> **Activity**: Starting at the top line, print the entries below exactly as they are and skip every picture.

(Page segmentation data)
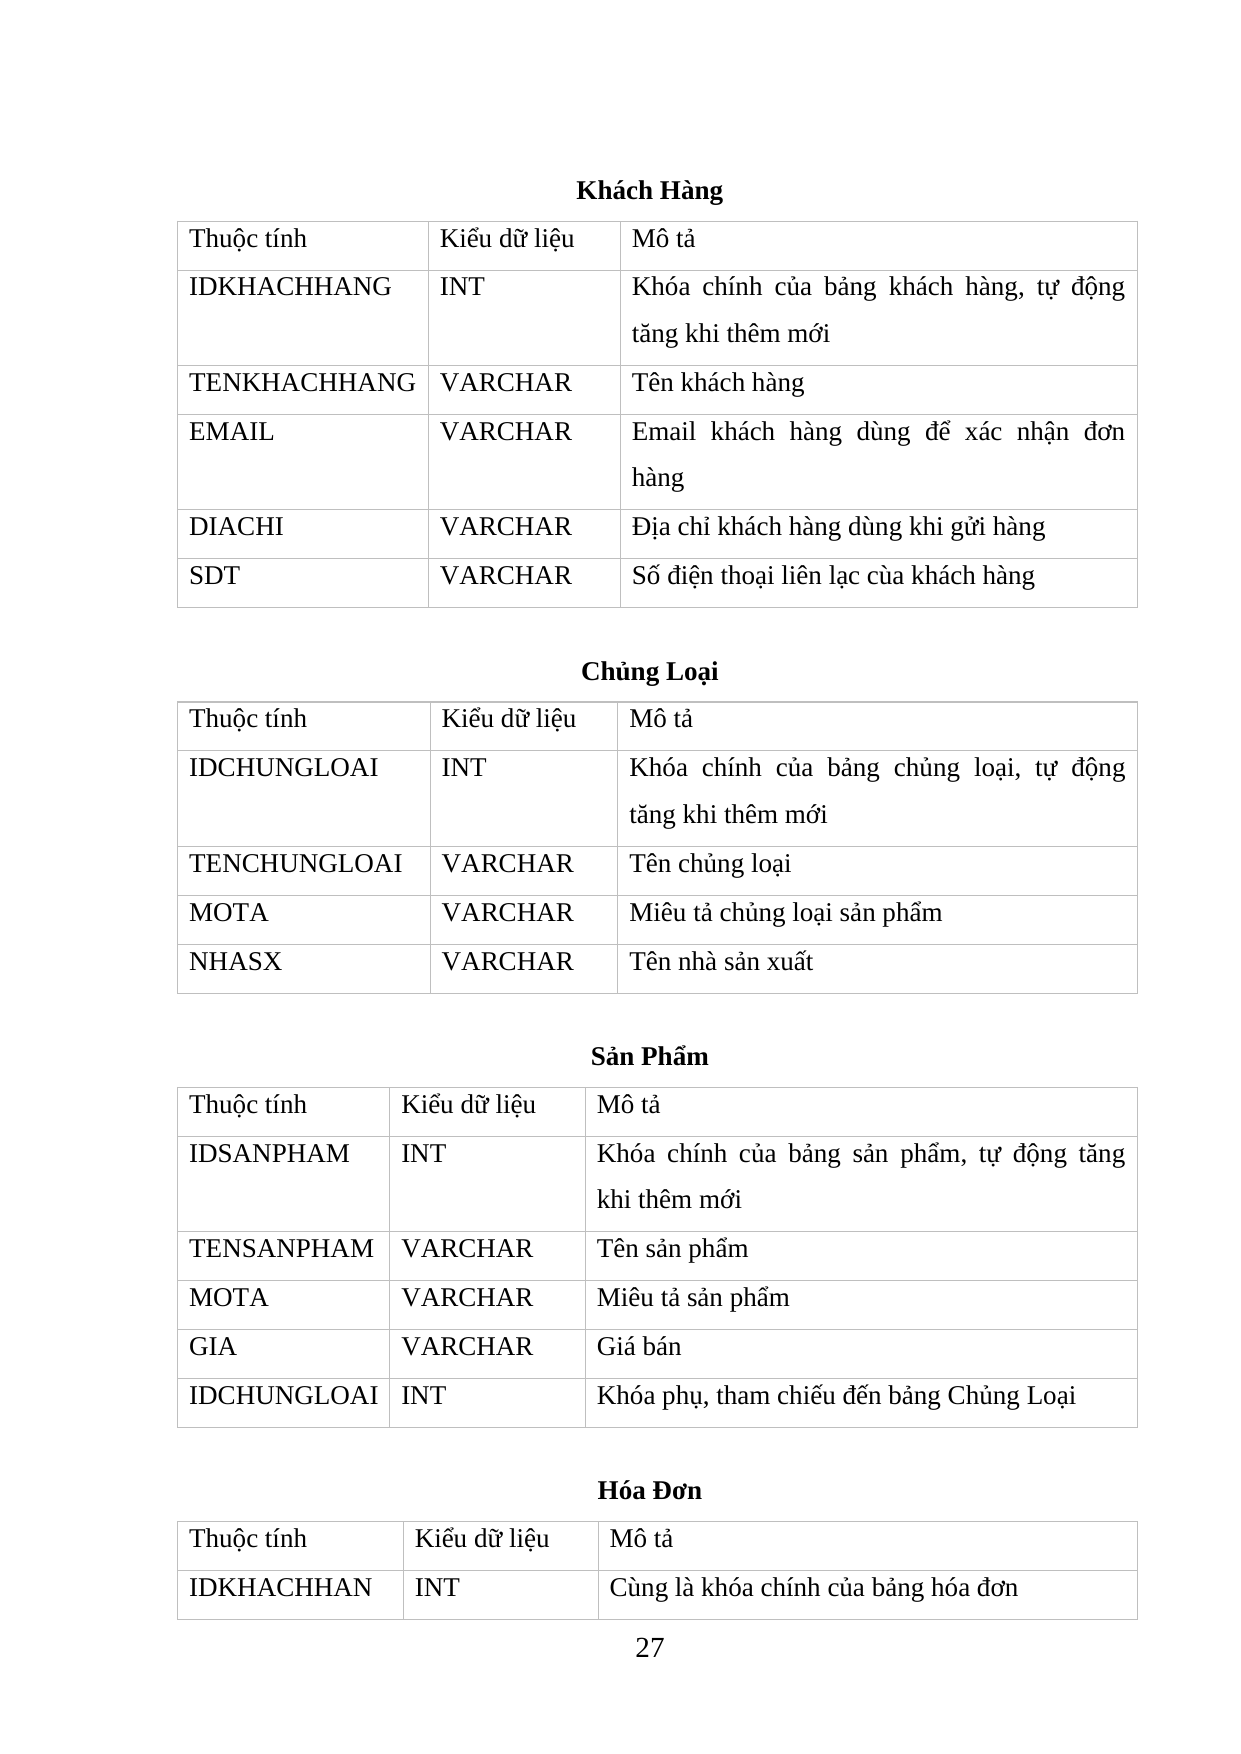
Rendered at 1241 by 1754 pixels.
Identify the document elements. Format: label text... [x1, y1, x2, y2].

table_cell Miêu tả sản phẩm [586, 1281, 1137, 1329]
table_cell Tên khách hàng [621, 366, 1137, 414]
table_cell Số điện thoại liên lạc cùa khách hàng [621, 559, 1137, 607]
table_header Mô tả [599, 1522, 1137, 1570]
table_cell TENSANPHAM [178, 1232, 389, 1280]
table_cell VARCHAR [429, 559, 620, 607]
table_cell TENKHACHHANG [178, 366, 428, 414]
table_cell INT [390, 1137, 585, 1231]
table_cell NHASX [178, 945, 430, 992]
table_header Thuộc tính [178, 1088, 389, 1136]
table_cell IDKHACHHANG [178, 271, 428, 365]
table_header Mô tả [618, 703, 1137, 750]
table_cell INT [431, 751, 617, 846]
table_header Thuộc tính [178, 222, 428, 269]
table_cell Miêu tả chủng loại sản phẩm [618, 896, 1137, 943]
table_cell SDT [178, 559, 428, 607]
table_cell INT [429, 271, 620, 365]
table_cell Khóa chính của bảng sản phẩm, tự động tăng khi thêm mới [586, 1137, 1137, 1231]
text Sản Phẩm [177, 1040, 1122, 1071]
table_cell TENCHUNGLOAI [178, 847, 430, 895]
table_cell Email khách hàng dùng để xác nhận đơn hàng [621, 415, 1137, 509]
table_cell VARCHAR [429, 366, 620, 414]
text Khách Hàng [177, 174, 1122, 205]
table_cell VARCHAR [431, 847, 617, 895]
table_cell VARCHAR [429, 510, 620, 558]
table_cell Địa chỉ khách hàng dùng khi gửi hàng [621, 510, 1137, 558]
table_cell MOTA [178, 896, 430, 943]
table_header Kiểu dữ liệu [404, 1522, 598, 1570]
table_cell GIA [178, 1330, 389, 1378]
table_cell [599, 1571, 1137, 1619]
table_cell VARCHAR [390, 1330, 585, 1378]
table_cell EMAIL [178, 415, 428, 509]
table_cell Tên chủng loại [618, 847, 1137, 895]
table_header Mô tả [586, 1088, 1137, 1136]
table_cell IDCHUNGLOAI [178, 1379, 389, 1427]
table_cell Tên nhà sản xuất [618, 945, 1137, 992]
table_cell VARCHAR [429, 415, 620, 509]
table_cell INT [404, 1571, 598, 1619]
table_cell IDKHACHHANG [178, 1571, 403, 1619]
table_cell VARCHAR [390, 1232, 585, 1280]
table_header Thuộc tính [178, 703, 430, 750]
table_cell VARCHAR [431, 945, 617, 992]
table_header Kiểu dữ liệu [429, 222, 620, 269]
table_header Mô tả [621, 222, 1137, 269]
table_header Thuộc tính [178, 1522, 403, 1570]
table_cell MOTA [178, 1281, 389, 1329]
table_cell IDSANPHAM [178, 1137, 389, 1231]
table_cell INT [390, 1379, 585, 1427]
table_cell IDCHUNGLOAI [178, 751, 430, 846]
table_header Kiểu dữ liệu [390, 1088, 585, 1136]
table_cell Khóa chính của bảng chủng loại, tự động tăng khi thêm mới [618, 751, 1137, 846]
text Chủng Loại [177, 655, 1122, 686]
table_cell VARCHAR [431, 896, 617, 943]
table_cell DIACHI [178, 510, 428, 558]
table_cell VARCHAR [390, 1281, 585, 1329]
table_cell Giá bán [586, 1330, 1137, 1378]
table_header Kiểu dữ liệu [431, 703, 617, 750]
table_cell Khóa chính của bảng khách hàng, tự động tăng khi thêm mới [621, 271, 1137, 365]
table_cell Khóa phụ, tham chiếu đến bảng Chủng Loại [586, 1379, 1137, 1427]
table_cell Tên sản phẩm [586, 1232, 1137, 1280]
text Hóa Đơn [177, 1474, 1122, 1505]
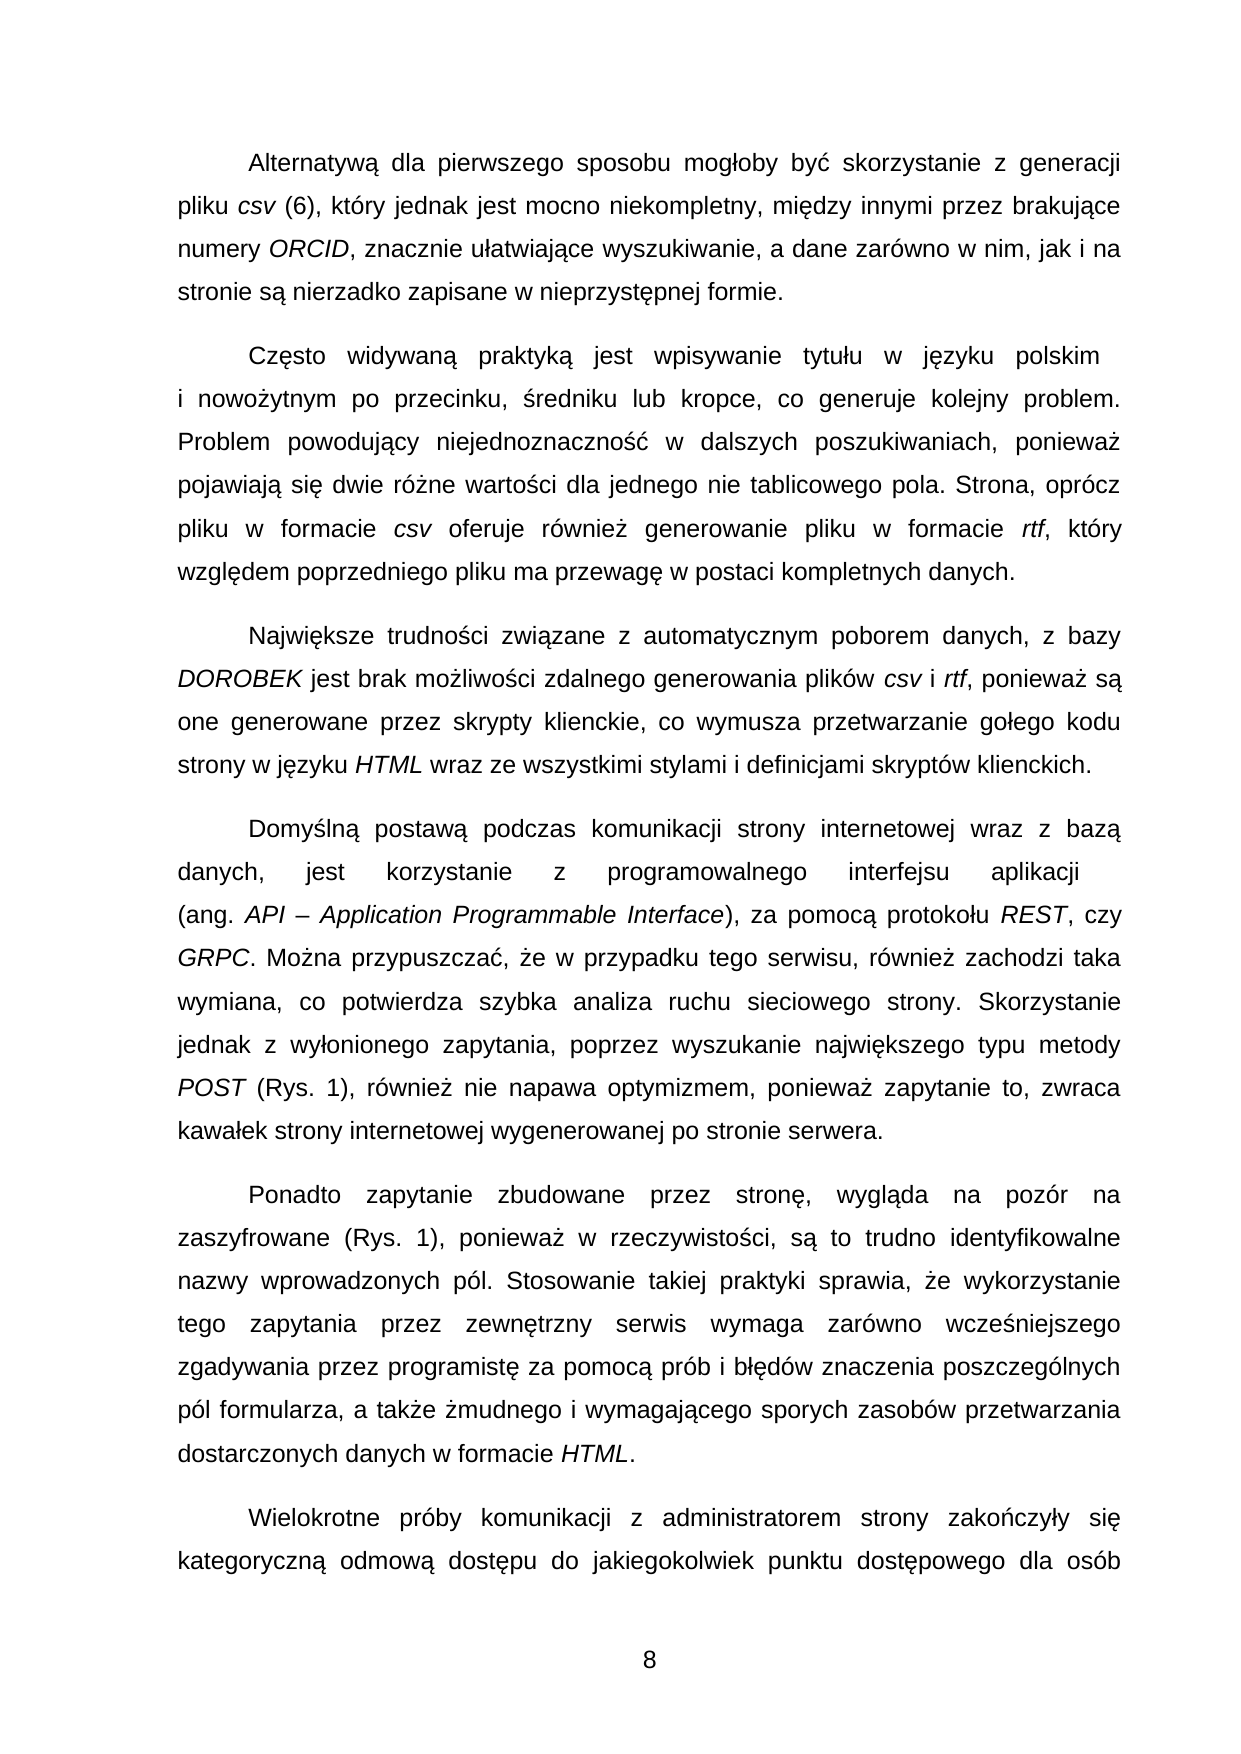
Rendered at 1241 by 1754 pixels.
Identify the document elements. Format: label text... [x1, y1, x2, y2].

text Największe trudności związane z automatycznym poborem danych, z bazy DOROBEK jest brak możliwości zdalnego generowania plików csv i rtf, ponieważ są one generowane przez skrypty klienckie, co wymusza przetwarzanie gołego kodu strony w języku HTML wraz ze wszystkimi stylami i definicjami skryptów klienckich. [177, 621, 1122, 779]
text Domyślną postawą podczas komunikacji strony internetowej wraz z bazą danych, jest korzystanie z programowalnego interfejsu aplikacji (ang. API – Application Programmable Interface), za pomocą protokołu REST, czy GRPC. Można przypuszczać, że w przypadku tego serwisu, również zachodzi taka wymiana, co potwierdza szybka analiza ruchu sieciowego strony. Skorzystanie jednak z wyłonionego zapytania, poprzez wyszukanie największego typu metody POST (Rys. 1), również nie napawa optymizmem, ponieważ zapytanie to, zwraca kawałek strony internetowej wygenerowanej po stronie serwera. [177, 814, 1122, 1144]
text Alternatywą dla pierwszego sposobu mogłoby być skorzystanie z generacji pliku csv , który jednak jest mocno niekompletny, między innymi przez brakujące numery ORCID, znacznie ułatwiające wyszukiwanie, a dane zarówno w nim, jak i na stronie są nierzadko zapisane w nieprzystępnej formie. [177, 148, 1122, 306]
text Wielokrotne próby komunikacji z administratorem strony zakończyły się kategoryczną odmową dostępu do jakiegokolwiek punktu dostępowego dla osób trzecich, co wymusza na osobie zainteresowanej automatyzacją procesu weryfikacji spójności danych w innych serwisach na skorzystanie z przetwarzanie danych uzyskanych ze źródła przeznaczonego dla użytkownika przeglądarki internetowej. [177, 1502, 1122, 1574]
text Często widywaną praktyką jest wpisywanie tytułu w języku polskim i nowożytnym po przecinku, średniku lub kropce, co generuje kolejny problem. Problem powodujący niejednoznaczność w dalszych poszukiwaniach, ponieważ pojawiają się dwie różne wartości dla jednego nie tablicowego pola. Strona, oprócz pliku w formacie csv oferuje również generowanie pliku w formacie rtf, który względem poprzedniego pliku ma przewagę w postaci kompletnych danych. [177, 341, 1122, 585]
text Ponadto zapytanie zbudowane przez stronę, wygląda na pozór na zaszyfrowane (Rys. 1), ponieważ w rzeczywistości, są to trudno identyfikowalne nazwy wprowadzonych pól. Stosowanie takiej praktyki sprawia, że wykorzystanie tego zapytania przez zewnętrzny serwis wymaga zarówno wcześniejszego zgadywania przez programistę za pomocą prób i błędów znaczenia poszczególnych pól formularza, a także żmudnego i wymagającego sporych zasobów przetwarzania dostarczonych danych w formacie HTML. [177, 1180, 1122, 1467]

> **Solution below**:
Rendered at 1241 by 1754 pixels.
Identify the document elements. Format: label text... [x1, y1, x2, y2].

table_cell Miêu tả sản phẩm [586, 1281, 1137, 1329]
table_cell Tên khách hàng [621, 366, 1137, 414]
table_cell Số điện thoại liên lạc cùa khách hàng [621, 559, 1137, 607]
table_header Mô tả [599, 1522, 1137, 1570]
table_cell TENSANPHAM [178, 1232, 389, 1280]
table_cell VARCHAR [429, 559, 620, 607]
table_cell TENKHACHHANG [178, 366, 428, 414]
table_cell INT [390, 1137, 585, 1231]
table_cell NHASX [178, 945, 430, 992]
table_header Thuộc tính [178, 1088, 389, 1136]
table_cell IDKHACHHANG [178, 271, 428, 365]
table_header Mô tả [618, 703, 1137, 750]
table_cell INT [431, 751, 617, 846]
table_header Thuộc tính [178, 222, 428, 269]
table_cell Miêu tả chủng loại sản phẩm [618, 896, 1137, 943]
table_cell SDT [178, 559, 428, 607]
table_cell INT [429, 271, 620, 365]
table_cell Khóa chính của bảng sản phẩm, tự động tăng khi thêm mới [586, 1137, 1137, 1231]
text Sản Phẩm [177, 1040, 1122, 1071]
table_cell TENCHUNGLOAI [178, 847, 430, 895]
table_cell Email khách hàng dùng để xác nhận đơn hàng [621, 415, 1137, 509]
table_cell VARCHAR [429, 366, 620, 414]
text Khách Hàng [177, 174, 1122, 205]
table_cell VARCHAR [431, 847, 617, 895]
table_cell VARCHAR [429, 510, 620, 558]
table_cell Địa chỉ khách hàng dùng khi gửi hàng [621, 510, 1137, 558]
table_cell MOTA [178, 896, 430, 943]
table_header Kiểu dữ liệu [404, 1522, 598, 1570]
table_cell GIA [178, 1330, 389, 1378]
table_cell [599, 1571, 1137, 1619]
table_cell VARCHAR [390, 1330, 585, 1378]
table_cell EMAIL [178, 415, 428, 509]
table_cell Tên chủng loại [618, 847, 1137, 895]
table_header Mô tả [586, 1088, 1137, 1136]
table_cell IDCHUNGLOAI [178, 1379, 389, 1427]
table_cell Tên nhà sản xuất [618, 945, 1137, 992]
table_cell VARCHAR [429, 415, 620, 509]
table_cell INT [404, 1571, 598, 1619]
table_cell IDKHACHHANG [178, 1571, 403, 1619]
table_cell VARCHAR [390, 1232, 585, 1280]
table_header Thuộc tính [178, 703, 430, 750]
table_cell VARCHAR [431, 945, 617, 992]
table_header Kiểu dữ liệu [429, 222, 620, 269]
table_header Mô tả [621, 222, 1137, 269]
table_header Thuộc tính [178, 1522, 403, 1570]
table_cell MOTA [178, 1281, 389, 1329]
table_cell IDSANPHAM [178, 1137, 389, 1231]
table_cell INT [390, 1379, 585, 1427]
table_cell IDCHUNGLOAI [178, 751, 430, 846]
table_header Kiểu dữ liệu [390, 1088, 585, 1136]
table_cell Khóa chính của bảng chủng loại, tự động tăng khi thêm mới [618, 751, 1137, 846]
text Chủng Loại [177, 655, 1122, 686]
table_cell VARCHAR [431, 896, 617, 943]
table_cell DIACHI [178, 510, 428, 558]
table_cell VARCHAR [390, 1281, 585, 1329]
table_cell Giá bán [586, 1330, 1137, 1378]
table_header Kiểu dữ liệu [431, 703, 617, 750]
table_cell Khóa chính của bảng khách hàng, tự động tăng khi thêm mới [621, 271, 1137, 365]
table_cell Khóa phụ, tham chiếu đến bảng Chủng Loại [586, 1379, 1137, 1427]
table_cell Tên sản phẩm [586, 1232, 1137, 1280]
text Hóa Đơn [177, 1474, 1122, 1505]
Rendered at 1241 by 1754 pixels.
Identify the document elements. Format: label text... [x1, y1, x2, y2].

text Największe trudności związane z automatycznym poborem danych, z bazy DOROBEK jest brak możliwości zdalnego generowania plików csv i rtf, ponieważ są one generowane przez skrypty klienckie, co wymusza przetwarzanie gołego kodu strony w języku HTML wraz ze wszystkimi stylami i definicjami skryptów klienckich. [177, 621, 1122, 779]
text Domyślną postawą podczas komunikacji strony internetowej wraz z bazą danych, jest korzystanie z programowalnego interfejsu aplikacji (ang. API – Application Programmable Interface), za pomocą protokołu REST, czy GRPC. Można przypuszczać, że w przypadku tego serwisu, również zachodzi taka wymiana, co potwierdza szybka analiza ruchu sieciowego strony. Skorzystanie jednak z wyłonionego zapytania, poprzez wyszukanie największego typu metody POST (Rys. 1), również nie napawa optymizmem, ponieważ zapytanie to, zwraca kawałek strony internetowej wygenerowanej po stronie serwera. [177, 814, 1122, 1144]
text Alternatywą dla pierwszego sposobu mogłoby być skorzystanie z generacji pliku csv , który jednak jest mocno niekompletny, między innymi przez brakujące numery ORCID, znacznie ułatwiające wyszukiwanie, a dane zarówno w nim, jak i na stronie są nierzadko zapisane w nieprzystępnej formie. [177, 148, 1122, 306]
text Wielokrotne próby komunikacji z administratorem strony zakończyły się kategoryczną odmową dostępu do jakiegokolwiek punktu dostępowego dla osób trzecich, co wymusza na osobie zainteresowanej automatyzacją procesu weryfikacji spójności danych w innych serwisach na skorzystanie z przetwarzanie danych uzyskanych ze źródła przeznaczonego dla użytkownika przeglądarki internetowej. [177, 1502, 1122, 1574]
text Często widywaną praktyką jest wpisywanie tytułu w języku polskim i nowożytnym po przecinku, średniku lub kropce, co generuje kolejny problem. Problem powodujący niejednoznaczność w dalszych poszukiwaniach, ponieważ pojawiają się dwie różne wartości dla jednego nie tablicowego pola. Strona, oprócz pliku w formacie csv oferuje również generowanie pliku w formacie rtf, który względem poprzedniego pliku ma przewagę w postaci kompletnych danych. [177, 341, 1122, 585]
text Ponadto zapytanie zbudowane przez stronę, wygląda na pozór na zaszyfrowane (Rys. 1), ponieważ w rzeczywistości, są to trudno identyfikowalne nazwy wprowadzonych pól. Stosowanie takiej praktyki sprawia, że wykorzystanie tego zapytania przez zewnętrzny serwis wymaga zarówno wcześniejszego zgadywania przez programistę za pomocą prób i błędów znaczenia poszczególnych pól formularza, a także żmudnego i wymagającego sporych zasobów przetwarzania dostarczonych danych w formacie HTML. [177, 1180, 1122, 1467]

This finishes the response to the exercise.